Natürlich haben noch andere Institutionen Interesse daran, zu erfahren, was ihr so treibt. Zum Beispiel die Rentenversicherung. Nehmt ihr eine freiberufliche / selbstständige Tätigkeit auf, seid ihr verpflichtet, das der Rentenversicherung mitzuteilen, denn diese Versicherung ist eine Pflichtversicherung (wie die Krankenversicherung) und wird nur unter bestimmten Voraussetzungen erlassen. Tut ihr das nicht, drohen Strafzahlungen. Um sich zu melden, füllt man einfach das nötige Formular aus und wartet auf Antwort. – (Die Telefonate mit der Rentenversicherung sind erstaunlicherweise weniger freundlich als mit dem Finanzamt, aber dennoch, nach meiner Erfahrung, nicht unfreundlich.) Bei der Rentenversicherung müsst ihr euch auch melden, wenn ihr unter die Minijobgrenze (ihr verdient also nicht mehr als 450€ monatlich) fallt!!!

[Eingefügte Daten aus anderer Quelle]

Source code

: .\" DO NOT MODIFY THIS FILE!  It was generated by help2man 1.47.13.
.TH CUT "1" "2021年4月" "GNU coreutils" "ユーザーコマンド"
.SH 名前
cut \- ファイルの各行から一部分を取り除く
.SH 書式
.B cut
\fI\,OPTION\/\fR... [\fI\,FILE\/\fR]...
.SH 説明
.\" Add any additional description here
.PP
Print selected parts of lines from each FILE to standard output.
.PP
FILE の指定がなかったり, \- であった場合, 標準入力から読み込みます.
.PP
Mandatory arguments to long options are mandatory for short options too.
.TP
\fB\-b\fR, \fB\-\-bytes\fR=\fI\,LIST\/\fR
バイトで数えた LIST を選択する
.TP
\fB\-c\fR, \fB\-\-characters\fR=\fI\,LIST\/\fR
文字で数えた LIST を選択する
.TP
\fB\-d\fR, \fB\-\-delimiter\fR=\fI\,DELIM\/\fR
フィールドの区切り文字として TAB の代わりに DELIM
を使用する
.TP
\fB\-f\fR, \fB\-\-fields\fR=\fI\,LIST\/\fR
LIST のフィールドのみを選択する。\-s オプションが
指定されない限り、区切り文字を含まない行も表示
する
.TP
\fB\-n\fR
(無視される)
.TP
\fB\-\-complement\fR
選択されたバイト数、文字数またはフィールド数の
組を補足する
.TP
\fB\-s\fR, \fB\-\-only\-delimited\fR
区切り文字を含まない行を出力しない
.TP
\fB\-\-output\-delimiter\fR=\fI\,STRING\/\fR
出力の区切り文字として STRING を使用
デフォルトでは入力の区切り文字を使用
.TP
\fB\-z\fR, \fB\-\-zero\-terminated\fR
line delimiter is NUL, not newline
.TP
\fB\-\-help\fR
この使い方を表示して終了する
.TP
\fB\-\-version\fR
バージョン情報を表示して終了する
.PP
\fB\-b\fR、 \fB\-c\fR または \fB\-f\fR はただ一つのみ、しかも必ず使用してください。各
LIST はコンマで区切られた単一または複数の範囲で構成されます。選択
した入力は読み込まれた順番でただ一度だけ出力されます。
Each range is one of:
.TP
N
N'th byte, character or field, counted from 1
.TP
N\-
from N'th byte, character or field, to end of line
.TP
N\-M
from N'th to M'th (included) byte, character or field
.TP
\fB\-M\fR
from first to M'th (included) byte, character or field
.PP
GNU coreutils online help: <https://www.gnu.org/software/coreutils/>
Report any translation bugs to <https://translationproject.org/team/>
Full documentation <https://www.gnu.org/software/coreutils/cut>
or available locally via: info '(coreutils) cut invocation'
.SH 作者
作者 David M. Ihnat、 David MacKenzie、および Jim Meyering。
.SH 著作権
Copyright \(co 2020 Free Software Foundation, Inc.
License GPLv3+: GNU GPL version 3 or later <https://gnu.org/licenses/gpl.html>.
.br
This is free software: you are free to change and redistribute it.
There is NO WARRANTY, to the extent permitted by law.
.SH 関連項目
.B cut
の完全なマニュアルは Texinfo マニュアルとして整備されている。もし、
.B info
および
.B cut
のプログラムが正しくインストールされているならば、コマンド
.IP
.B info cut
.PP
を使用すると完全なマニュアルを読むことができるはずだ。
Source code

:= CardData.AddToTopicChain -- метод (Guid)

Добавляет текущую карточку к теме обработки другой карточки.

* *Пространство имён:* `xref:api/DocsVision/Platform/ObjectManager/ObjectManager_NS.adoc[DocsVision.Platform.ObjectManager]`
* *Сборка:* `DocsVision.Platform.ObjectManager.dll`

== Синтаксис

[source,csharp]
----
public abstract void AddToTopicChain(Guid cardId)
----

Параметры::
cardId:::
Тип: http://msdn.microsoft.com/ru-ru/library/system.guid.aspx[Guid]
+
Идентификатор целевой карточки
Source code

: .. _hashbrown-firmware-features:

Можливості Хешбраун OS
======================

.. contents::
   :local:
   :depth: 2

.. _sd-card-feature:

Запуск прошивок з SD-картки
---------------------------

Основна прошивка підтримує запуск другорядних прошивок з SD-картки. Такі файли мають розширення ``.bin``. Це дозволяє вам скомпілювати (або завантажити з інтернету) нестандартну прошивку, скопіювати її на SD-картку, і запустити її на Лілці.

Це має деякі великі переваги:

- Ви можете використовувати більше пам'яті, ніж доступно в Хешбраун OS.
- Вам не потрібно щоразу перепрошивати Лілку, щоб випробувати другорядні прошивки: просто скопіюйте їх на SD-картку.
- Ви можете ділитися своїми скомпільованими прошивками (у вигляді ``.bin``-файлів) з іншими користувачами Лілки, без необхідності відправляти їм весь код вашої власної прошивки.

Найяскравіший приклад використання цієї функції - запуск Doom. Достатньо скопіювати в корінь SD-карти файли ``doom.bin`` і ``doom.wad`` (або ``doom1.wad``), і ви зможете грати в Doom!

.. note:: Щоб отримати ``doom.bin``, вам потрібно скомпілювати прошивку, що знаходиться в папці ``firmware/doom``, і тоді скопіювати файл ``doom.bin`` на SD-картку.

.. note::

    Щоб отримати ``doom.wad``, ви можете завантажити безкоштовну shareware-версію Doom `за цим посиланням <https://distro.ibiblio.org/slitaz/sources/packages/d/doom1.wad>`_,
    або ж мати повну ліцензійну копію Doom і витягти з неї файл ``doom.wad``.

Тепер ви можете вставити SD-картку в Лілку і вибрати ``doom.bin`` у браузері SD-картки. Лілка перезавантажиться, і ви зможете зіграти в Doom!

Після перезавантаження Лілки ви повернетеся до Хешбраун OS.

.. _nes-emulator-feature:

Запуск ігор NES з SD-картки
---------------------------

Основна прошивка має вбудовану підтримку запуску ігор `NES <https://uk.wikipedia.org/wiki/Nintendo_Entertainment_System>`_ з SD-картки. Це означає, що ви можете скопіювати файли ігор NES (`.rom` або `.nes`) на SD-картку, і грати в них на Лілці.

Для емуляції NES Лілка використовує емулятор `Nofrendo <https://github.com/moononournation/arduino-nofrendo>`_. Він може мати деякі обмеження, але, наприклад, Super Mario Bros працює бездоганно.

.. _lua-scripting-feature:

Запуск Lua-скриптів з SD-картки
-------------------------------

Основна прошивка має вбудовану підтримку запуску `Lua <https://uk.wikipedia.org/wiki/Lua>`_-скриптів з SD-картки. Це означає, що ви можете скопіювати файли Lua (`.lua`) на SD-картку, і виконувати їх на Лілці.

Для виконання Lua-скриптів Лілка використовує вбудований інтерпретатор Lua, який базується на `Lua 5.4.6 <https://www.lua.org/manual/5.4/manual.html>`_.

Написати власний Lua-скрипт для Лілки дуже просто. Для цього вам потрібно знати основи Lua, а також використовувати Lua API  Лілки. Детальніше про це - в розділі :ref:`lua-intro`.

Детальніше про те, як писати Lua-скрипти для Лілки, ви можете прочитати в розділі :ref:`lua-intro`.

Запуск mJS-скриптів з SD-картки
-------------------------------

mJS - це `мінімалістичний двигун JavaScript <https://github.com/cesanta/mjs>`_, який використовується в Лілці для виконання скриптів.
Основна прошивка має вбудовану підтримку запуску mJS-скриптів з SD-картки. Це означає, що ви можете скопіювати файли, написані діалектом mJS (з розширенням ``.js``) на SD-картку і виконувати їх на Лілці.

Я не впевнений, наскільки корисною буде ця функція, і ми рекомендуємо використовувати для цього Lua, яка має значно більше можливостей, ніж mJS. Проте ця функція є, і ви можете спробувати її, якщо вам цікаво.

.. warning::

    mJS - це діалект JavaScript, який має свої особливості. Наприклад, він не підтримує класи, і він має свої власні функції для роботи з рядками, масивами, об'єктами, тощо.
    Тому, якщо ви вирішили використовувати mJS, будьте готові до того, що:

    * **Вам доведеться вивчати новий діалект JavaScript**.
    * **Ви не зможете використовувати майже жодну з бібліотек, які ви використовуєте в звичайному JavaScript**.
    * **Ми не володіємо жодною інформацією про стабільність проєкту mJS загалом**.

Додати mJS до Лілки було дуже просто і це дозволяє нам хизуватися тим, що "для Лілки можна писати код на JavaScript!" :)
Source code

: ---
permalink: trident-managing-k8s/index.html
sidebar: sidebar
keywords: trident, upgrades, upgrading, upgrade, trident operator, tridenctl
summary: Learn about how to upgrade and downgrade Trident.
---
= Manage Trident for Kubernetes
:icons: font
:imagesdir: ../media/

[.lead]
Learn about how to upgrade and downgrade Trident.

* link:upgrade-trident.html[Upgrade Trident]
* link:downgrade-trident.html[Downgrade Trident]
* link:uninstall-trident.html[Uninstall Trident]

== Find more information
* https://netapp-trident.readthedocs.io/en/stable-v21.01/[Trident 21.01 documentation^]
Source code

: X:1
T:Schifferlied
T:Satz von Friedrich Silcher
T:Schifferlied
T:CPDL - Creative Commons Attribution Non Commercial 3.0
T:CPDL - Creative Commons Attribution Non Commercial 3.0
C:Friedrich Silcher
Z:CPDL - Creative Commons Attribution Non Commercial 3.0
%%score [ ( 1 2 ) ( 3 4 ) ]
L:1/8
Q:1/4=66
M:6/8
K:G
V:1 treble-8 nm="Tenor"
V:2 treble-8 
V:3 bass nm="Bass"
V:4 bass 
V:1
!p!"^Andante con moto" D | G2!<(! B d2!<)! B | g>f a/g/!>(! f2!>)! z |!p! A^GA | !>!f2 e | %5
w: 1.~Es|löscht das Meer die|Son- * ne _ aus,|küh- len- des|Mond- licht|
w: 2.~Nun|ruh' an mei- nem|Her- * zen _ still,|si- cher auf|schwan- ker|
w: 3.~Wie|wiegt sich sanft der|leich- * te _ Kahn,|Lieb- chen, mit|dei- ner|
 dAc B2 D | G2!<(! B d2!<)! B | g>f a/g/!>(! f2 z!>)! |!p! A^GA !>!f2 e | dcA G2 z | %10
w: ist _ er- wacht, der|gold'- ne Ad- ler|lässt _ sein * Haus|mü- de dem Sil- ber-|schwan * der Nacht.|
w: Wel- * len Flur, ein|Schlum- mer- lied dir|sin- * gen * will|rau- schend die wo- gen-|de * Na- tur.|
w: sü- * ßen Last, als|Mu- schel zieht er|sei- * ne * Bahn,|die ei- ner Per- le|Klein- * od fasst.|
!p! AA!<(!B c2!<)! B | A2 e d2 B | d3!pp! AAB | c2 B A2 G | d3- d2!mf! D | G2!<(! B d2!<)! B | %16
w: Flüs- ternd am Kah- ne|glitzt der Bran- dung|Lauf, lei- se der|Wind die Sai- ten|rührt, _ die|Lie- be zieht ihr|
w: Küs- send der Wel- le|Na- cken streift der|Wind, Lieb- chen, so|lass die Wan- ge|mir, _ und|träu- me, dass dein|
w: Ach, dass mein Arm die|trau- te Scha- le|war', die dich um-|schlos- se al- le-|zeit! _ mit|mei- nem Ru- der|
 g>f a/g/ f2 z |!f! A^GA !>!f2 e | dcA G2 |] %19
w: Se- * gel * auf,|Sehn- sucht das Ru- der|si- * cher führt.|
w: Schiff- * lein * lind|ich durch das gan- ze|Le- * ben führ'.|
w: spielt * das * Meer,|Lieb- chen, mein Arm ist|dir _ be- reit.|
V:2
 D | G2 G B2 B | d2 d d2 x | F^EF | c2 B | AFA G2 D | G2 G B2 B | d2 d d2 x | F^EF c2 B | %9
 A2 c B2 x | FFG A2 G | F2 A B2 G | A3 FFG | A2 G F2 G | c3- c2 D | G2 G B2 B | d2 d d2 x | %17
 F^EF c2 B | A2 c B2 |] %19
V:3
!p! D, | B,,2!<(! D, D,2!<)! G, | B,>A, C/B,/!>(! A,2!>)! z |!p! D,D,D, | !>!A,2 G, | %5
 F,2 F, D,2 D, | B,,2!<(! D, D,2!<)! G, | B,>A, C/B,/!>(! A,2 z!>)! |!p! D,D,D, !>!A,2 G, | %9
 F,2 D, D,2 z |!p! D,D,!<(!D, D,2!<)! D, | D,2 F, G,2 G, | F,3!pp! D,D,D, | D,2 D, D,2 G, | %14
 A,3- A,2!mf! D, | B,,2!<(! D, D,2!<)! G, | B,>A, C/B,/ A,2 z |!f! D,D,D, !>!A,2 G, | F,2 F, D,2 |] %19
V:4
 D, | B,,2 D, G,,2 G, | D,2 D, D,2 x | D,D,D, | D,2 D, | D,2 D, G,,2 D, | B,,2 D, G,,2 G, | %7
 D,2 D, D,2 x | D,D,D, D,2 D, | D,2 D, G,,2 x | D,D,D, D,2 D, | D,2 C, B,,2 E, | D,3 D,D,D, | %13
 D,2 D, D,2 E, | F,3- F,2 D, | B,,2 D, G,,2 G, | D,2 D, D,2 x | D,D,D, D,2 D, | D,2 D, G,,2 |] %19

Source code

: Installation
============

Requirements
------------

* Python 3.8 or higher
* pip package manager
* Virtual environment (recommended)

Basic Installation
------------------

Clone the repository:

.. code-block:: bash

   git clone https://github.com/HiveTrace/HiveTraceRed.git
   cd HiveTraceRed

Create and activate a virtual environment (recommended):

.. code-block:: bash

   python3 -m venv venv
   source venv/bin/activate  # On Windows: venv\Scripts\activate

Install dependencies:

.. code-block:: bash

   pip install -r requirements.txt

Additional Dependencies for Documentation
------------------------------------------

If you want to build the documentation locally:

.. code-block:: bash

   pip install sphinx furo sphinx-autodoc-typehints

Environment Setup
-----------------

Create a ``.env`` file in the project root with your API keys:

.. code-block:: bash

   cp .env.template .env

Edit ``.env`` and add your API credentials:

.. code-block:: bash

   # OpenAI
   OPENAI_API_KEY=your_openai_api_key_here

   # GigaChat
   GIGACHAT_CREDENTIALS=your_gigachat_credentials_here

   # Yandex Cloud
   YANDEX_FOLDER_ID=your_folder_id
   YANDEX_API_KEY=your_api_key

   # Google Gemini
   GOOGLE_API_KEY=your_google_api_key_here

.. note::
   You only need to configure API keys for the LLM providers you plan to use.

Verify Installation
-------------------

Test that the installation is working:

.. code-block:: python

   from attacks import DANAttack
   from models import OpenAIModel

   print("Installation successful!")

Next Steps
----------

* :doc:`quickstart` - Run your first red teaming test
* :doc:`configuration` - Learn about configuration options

Schritt 2: Rentenversicherung informieren.
Nach meinem Studium habe ich sozialversicherungspflichtig an der Uni gearbeitet. Damit hatte ich genug zu tun und habe mich gar nicht nach weiteren Jobs umgesehen. Nach dem Referendariat hat sich das dann geändert.
Da nun gerade Besuch gekommen ist, war es das erstmal für heute. – Mittwoch mehr. 🙂

(Achtung: Ich bin keine juristisch ausgebildete Person. Ich schreibe hier lediglich von meinen Erfahrungen. Solltet ihr Ergänzungen haben: immer her damit!)